March 10, 2015

Why writing test cases is like writing code

The divide between testing and developing has long been taken as an absolute by members of both professions. However, closer inspection can help us debunk this idea, to an extent, by revealing instances where writing test cases and writing code appear to follow very similar principles.

Test cases may not look like code, but in some important ways they do behave like code. Thus, certain rules and principles which developers follow when writing code can easily be adopted by testers when writing test cases.

Both test cases and code consist of written information, to which changes and additions accumulate over time. If the changes are small, chances are they get applied through a series of small tweaks and side clauses, so that after a while the whole thing looks like an illicit power cable hookup tangle.

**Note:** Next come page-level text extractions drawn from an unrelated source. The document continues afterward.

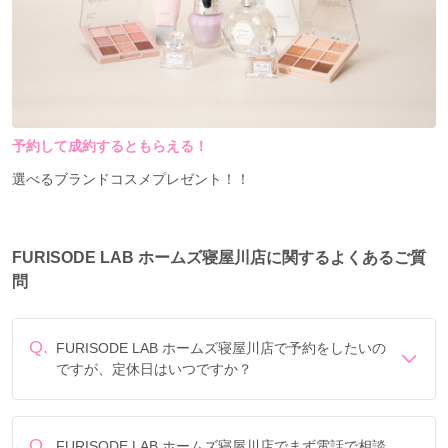
予約して成約するともらえる！
選べるブランドコスメプレゼント！！
FURISODE LAB ホームズ寝屋川店に関するよくあるご質
問
Q.
FURISODE LAB ホームズ寝屋川店で予約をしたいの
ですが、定休日はいつですか？
定休日は年末年始です。
Q.
FURISODE LAB ホームズ寝屋川店でまず電話で相談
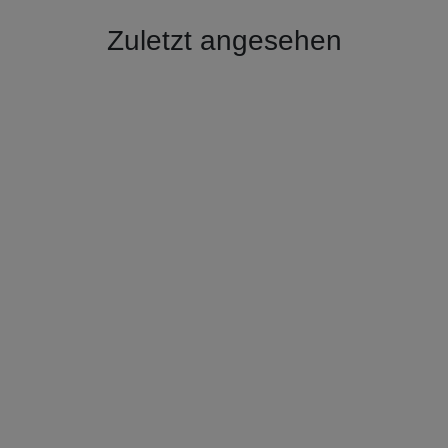
Zuletzt angesehen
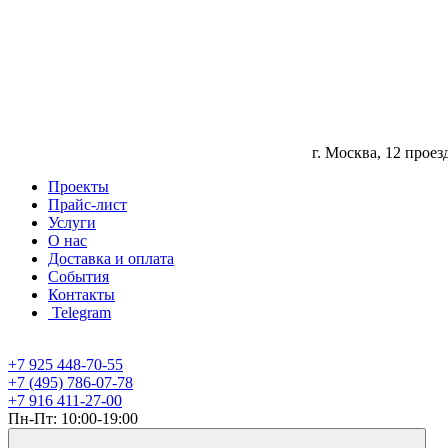
г. Москва, 12 прое
Проекты
Прайс-лист
Услуги
О нас
Доставка и оплата
События
Контакты
Telegram
+7 925 448-70-55
+7 (495) 786-07-78
+7 916 411-27-00
Пн-Пт: 10:00-19:00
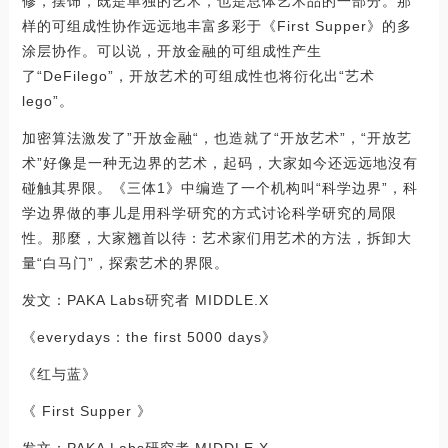
修，摆饰，既是单独的艺术，也是总体艺术品的一部分。那
样的可组成性协作远远地丰富多彩于《First Supper》的多
涂层协作。可以说，开放金融的可组成性产生
了“DeFilego”，开放艺术的可组成性也将衍化出“艺术
lego”。
加密算法激发了”开放金融“，也造就了“开放艺术”，“开放艺
术”好像是一种无边界的艺术，起码，大家如今还远远地沒有
碰触其界限。《三体1》中编造了一个机构叫“科学边界”，科
学边界做的事儿是用科学研究的方式讨论科学研究的局限
性。那麼，大家翘首以待：艺术家们用艺术的方法，拆卸大
量“白马门”，探索艺术的界限。
发文：PAKA Labs研究者 MIDDLE.X
《everydays：the first 5000 days》
《红与蓝》
《 First Supper 》
发文：PAKA Labs研究者 MIDDLE.X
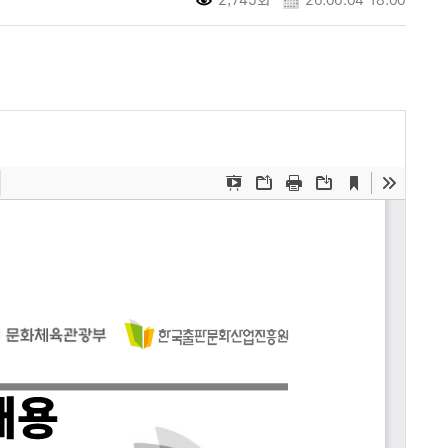
2,745회
26.06.04 18:00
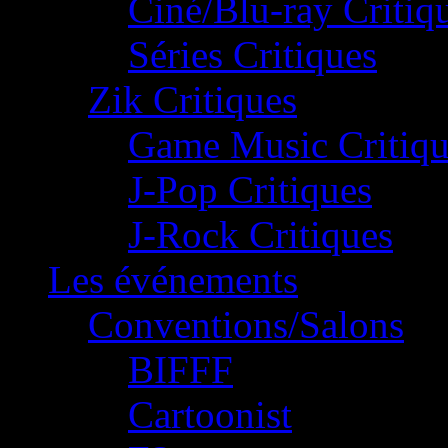
Ciné/Blu-ray Critiq
Séries Critiques
Zik Critiques
Game Music Critiqu
J-Pop Critiques
J-Rock Critiques
Les événements
Conventions/Salons
BIFFF
Cartoonist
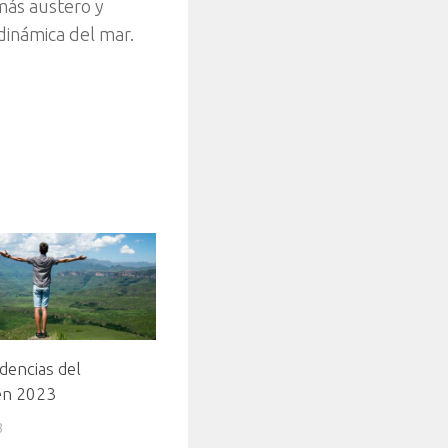
 más austero y
 dinámica del mar.
dencias del
en 2023
3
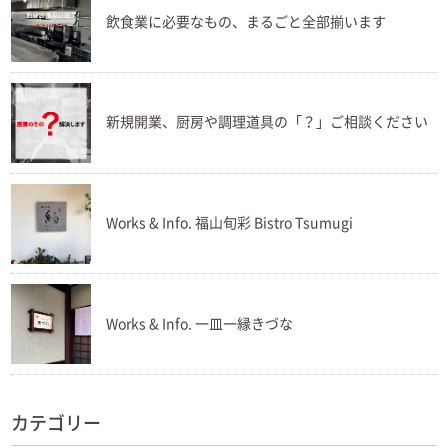
飲食業に必要なもの、まるごと全部揃います
新規開業、厨房や調理道具の「？」ご相談ください
Works & Info. 福山旬彩 Bistro Tsumugi
Works & Info. 一皿一縁きづな
カテゴリー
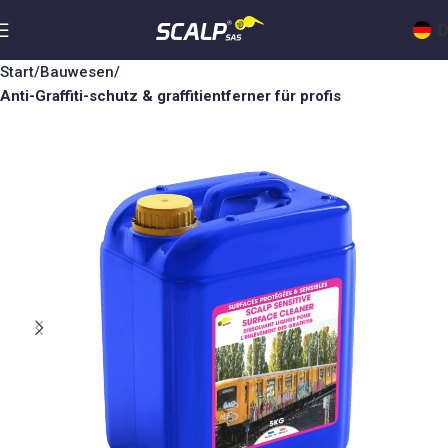
D
Start
Bauwesen
Anti-Graffiti-schutz & graffitientferner für profis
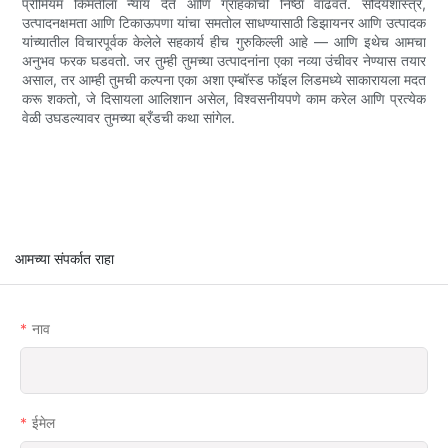
प्रीमियम किंमतीला न्याय देते आणि ग्राहकांची निष्ठा वाढवते. सौंदर्यशास्त्र,
उत्पादनक्षमता आणि टिकाऊपणा यांचा समतोल साधण्यासाठी डिझायनर आणि उत्पादक
यांच्यातील विचारपूर्वक केलेले सहकार्य हीच गुरुकिल्ली आहे — आणि इथेच आमचा
अनुभव फरक घडवतो. जर तुम्ही तुमच्या उत्पादनांना एका नव्या उंचीवर नेण्यास तयार
असाल, तर आम्ही तुमची कल्पना एका अशा एम्बॉस्ड फॉइल लिडमध्ये साकारायला मदत
करू शकतो, जे दिसायला आलिशान असेल, विश्वसनीयपणे काम करेल आणि प्रत्येक
वेळी उघडल्यावर तुमच्या ब्रँडची कथा सांगेल.
आमच्या संपर्कात राहा
नाव
ईमेल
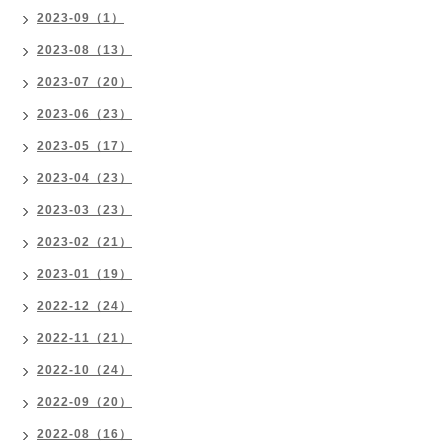
2023-09（1）
2023-08（13）
2023-07（20）
2023-06（23）
2023-05（17）
2023-04（23）
2023-03（23）
2023-02（21）
2023-01（19）
2022-12（24）
2022-11（21）
2022-10（24）
2022-09（20）
2022-08（16）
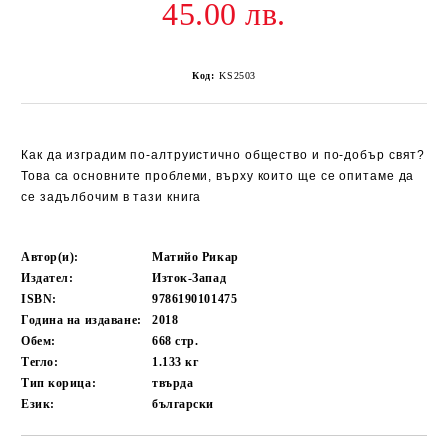
45.00 лв.
Код:
KS2503
Как да изградим по-алтруистично общество и по-добър свят?
Това са основните проблеми, върху които ще се опитаме да
се задълбочим в тази книга
Автор(и):
Матийо Рикар
Издател:
Изток-Запад
ISBN:
9786190101475
Година на издаване:
2018
Обем:
668
стр.
Тегло:
1.133
кг
Тип корица:
твърда
Език:
български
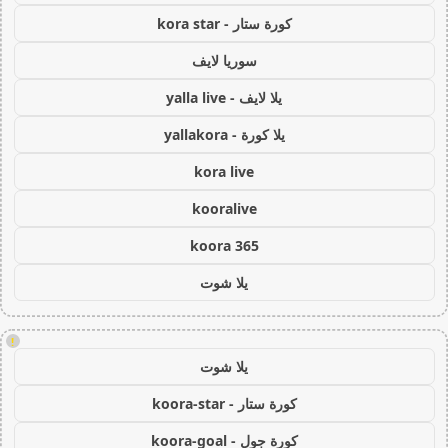
كورة ستار - kora star
سوريا لايف
يلا لايف - yalla live
يلا كورة - yallakora
kora live
kooralive
koora 365
يلا شوت
!
يلا شوت
كورة ستار - koora-star
كورة جول - koora-goal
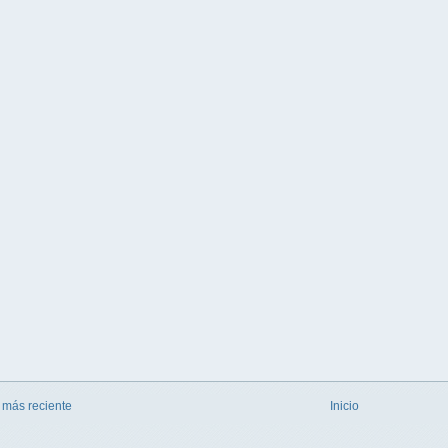
 más reciente
Inicio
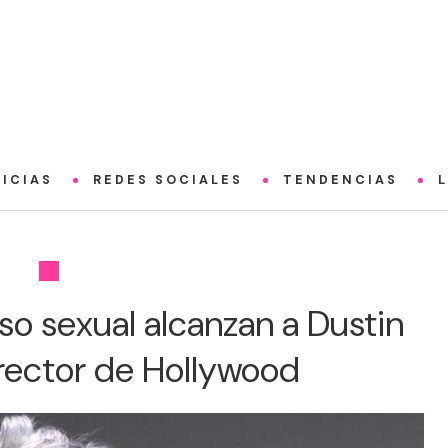
ICIAS
REDES SOCIALES
TENDENCIAS
o sexual alcanzan a Dustin
rector de Hollywood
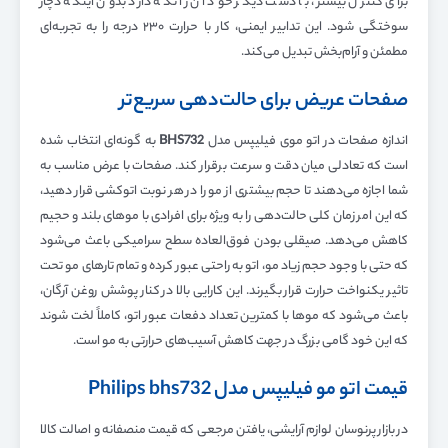
برای کنترل بیشتر، با دست دیگر خود آن را نگه دارد بدون اینکه دچار
سوختگی شود. این تدابیر ایمنی، کار با حرارت ۲۳۰ درجه را به تجربه‌ای
مطمئن و آرام‌بخش تبدیل می‌کند.
صفحات عریض برای حالت‌دهی سریع‌تر
اندازه صفحات در اتو موی فیلیپس مدل
BHS732
به گونه‌ای انتخاب شده
است که تعادلی میان دقت و سرعت برقرار کند. صفحات با عرض مناسب به
شما اجازه می‌دهند تا حجم بیشتری از مو را در هر نوبت اتوکشی قرار دهید،
که این امر زمان کلی حالت‌دهی را به ویژه برای افرادی با موهای بلند و حجیم
کاهش می‌دهد. صیقلی بودن فوق‌العاده سطح سرامیکی باعث می‌شود
که حتی با وجود حجم زیاد مو، اتو به راحتی عبور کرده و تمام تارهای مو تحت
تاثیر یکنواخت حرارت قرار بگیرند. این کارایی بالا در کنار پوشش روغن آرگان،
باعث می‌شود که موها با کمترین تعداد دفعات عبور اتو، کاملاً لخت شوند
که این خود گامی بزرگ در جهت کاهش آسیب‌های حرارتی به مو است.
قیمت اتو مو فیلیپس مدل Philips bhs732
در بازار پرنوسان لوازم آرایشی، یافتن مرجعی که قیمت منصفانه و اصالت کالا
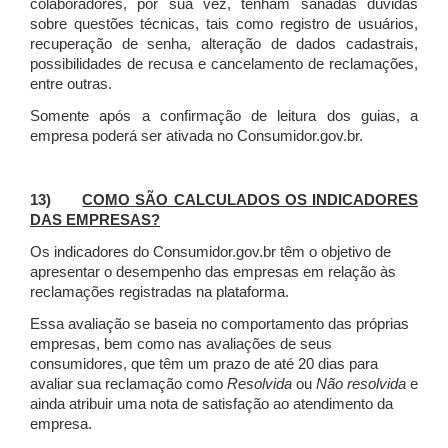
colaboradores, por sua vez, tenham sanadas dúvidas
sobre questões técnicas, tais como registro de usuários,
recuperação de senha, alteração de dados cadastrais,
possibilidades de recusa e cancelamento de reclamações,
entre outras.
Somente após a confirmação de leitura dos guias, a
empresa poderá ser ativada no Consumidor.gov.br.
13)
COMO SÃO CALCULADOS OS INDICADORES
DAS EMPRESAS?
Os indicadores do Consumidor.gov.br têm o objetivo de
apresentar o desempenho das empresas em relação às
reclamações registradas na plataforma.
Essa avaliação se baseia no comportamento das próprias
empresas, bem como nas avaliações de seus
consumidores, que têm um prazo de até 20 dias para
avaliar sua reclamação como
Resolvida
ou
Não resolvida
e
ainda atribuir uma nota de satisfação ao atendimento da
empresa.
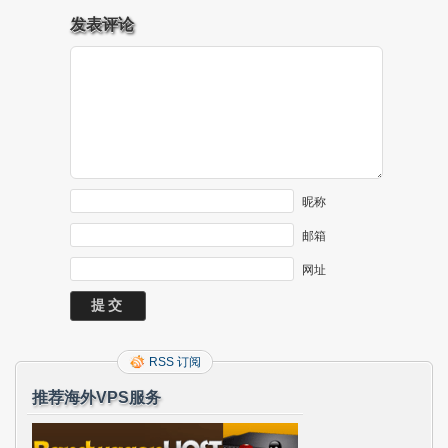
发表评论
昵称
邮箱
网址
RSS 订阅
推荐海外VPS服务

Just like with code, test cases are vulnerable to “rotting” even when you don’t add to them.

Software rot or code rot is what developers call (only half in jest) the fact that software appears to degrade over time even though “nothing has changed”.

In fact, the world around it has moved forward, as it always does. The business expectations have gradually changed, technologies have evolved, server environments upgraded, etc. But since code has not been updated, it is no longer in tune with the world around it, and appears to be degraded.

In the world of software development, an important tool in the fight against tangled and degraded code is that of refactoring.

Refactoring means restructuring existing code so that it shows the same external behaviour, but has higher internal code quality, in other words detangling the power cables while still keeping the power flowing to the same houses, to stick to the same analogy.

This concept can also be applied to test cases. I will explain with the help of one of the most common refactoring methods from the software development realm: the extract method.

The Extract Method

Test cases and code tend to grow bigger and bigger as time passes.

A feature starts out simple, and you write a small and simple test case for it. But then a new business rule is added and the rule gets added to the original code or test case. A bug uncovers an edge case and it gets added to the rest, and so on and so forth.

In code, this leads to methods growing longer and longer, while in testing it’s often the test cases that grow. If you don’t watch out, you can end up with a single test case which tries to cover all aspects of the feature.

Obviously this is not optimal, because:

  • It makes the test case and test run hard to review, because it is hard to see what is covered and what is not.
  • It makes the test case hard to edit, because any new step needs to consider the effects of all previous steps.
  • It makes for inefficient testing, because as soon as one part needs re-testing, everything gets tested in many times.

When this happens in code, we break up the large method into smaller ones by extracting parts of the original, long method into new methods. We aim for small methods with a clear purpose and a clear name.

The same can and should be applied to writing test cases. Aim to write smaller test cases with a clear purpose and a clear name.

A well-planned test run can be read like a table of contents of what is to be covered. Each test case should correspond to a specific expectation, something we want the system to do for the user.

Taking a fictional user interface component as an example, a test run for that component should not have a single test case called the component. Instead, it should ideally have a number of test cases titled:

  • Component shows correct xyzzy data;
  • Component remembers user choices;
  • Component renders correctly;
  • Links in component go to correct xyzzy page.

Adding on Variations

As variations get added, code as well as test cases become more repetitive. For example:

You start out with Test x, y and z.

Then a new setting is added, so now your test case changes to:

Toggle the new setting on. Test x, y and z.

Then another variation is added, and you repeat the same instructions over and over again. Or perhaps you need to test the same rule for a number of different components in the system, etc.

In any case, you end up with repetition.

In the coding realm, the solution is to extract the repeated code into a separate method again. In testing, the solution can often be the same: move the repeated steps into a separate test case.

In our team we often solve this using instructions in test runs. Here’s an example of a test case that needs to be tested in two languages:
blog post - refactoring test cases - test run

As you can see in the screenshot, instead of rolling up the two test cases into one, we’ve extracted the instructions for the Swedish language trial account signups and placed them in a separate test case from the English language version.

This avoids having unnecessary repetition in one test case and minimises the risk of mistakes being committed when a tester performs the same instructions over and over again, and starts lowering his or her guard as they get used to it.